*** Data under study ***

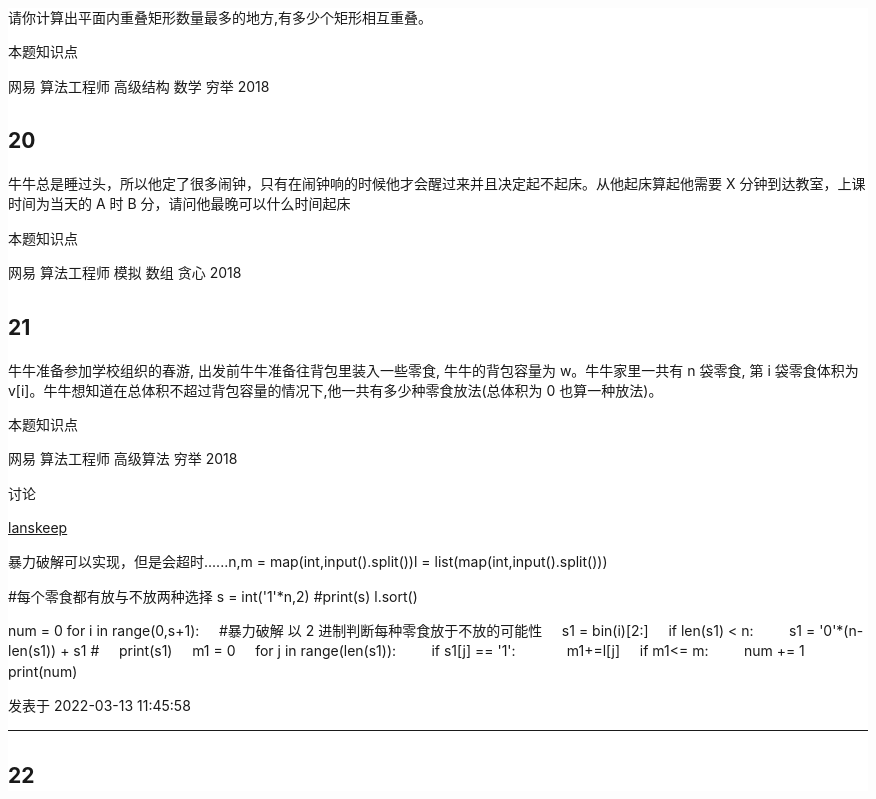 请你计算出平面内重叠矩形数量最多的地方,有多少个矩形相互重叠。

本题知识点

网易 算法工程师 高级结构 数学 穷举 2018

## 20

牛牛总是睡过头，所以他定了很多闹钟，只有在闹钟响的时候他才会醒过来并且决定起不起床。从他起床算起他需要 X 分钟到达教室，上课时间为当天的 A 时 B 分，请问他最晚可以什么时间起床

本题知识点

网易 算法工程师 模拟 数组 贪心 2018

## 21

牛牛准备参加学校组织的春游, 出发前牛牛准备往背包里装入一些零食, 牛牛的背包容量为 w。牛牛家里一共有 n 袋零食, 第 i 袋零食体积为 v[i]。牛牛想知道在总体积不超过背包容量的情况下,他一共有多少种零食放法(总体积为 0 也算一种放法)。

本题知识点

网易 算法工程师 高级算法 穷举 2018

讨论

[lanskeep](https://www.nowcoder.com/profile/124625842)

暴力破解可以实现，但是会超时......n,m = map(int,input().split())l = list(map(int,input().split()))

#每个零食都有放与不放两种选择
s = int('1'*n,2)
#print(s)
l.sort()

num = 0
for i in range(0,s+1):
    #暴力破解 以 2 进制判断每种零食放于不放的可能性
    s1 = bin(i)[2:]
    if len(s1) < n:
        s1 = '0'*(n-len(s1)) + s1
#     print(s1)
    m1 = 0
    for j in range(len(s1)):
        if s1[j] == '1':
            m1+=l[j]
    if m1<= m:
        num += 1
print(num)

发表于 2022-03-13 11:45:58

* * *

## 22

*** End of Data under study ***

Among the records above, find the lines that contain "算法工程师" and copy every one.

Reply:
网易 算法工程师 高级结构 数学 穷举 2018
网易 算法工程师 模拟 数组 贪心 2018
网易 算法工程师 高级算法 穷举 2018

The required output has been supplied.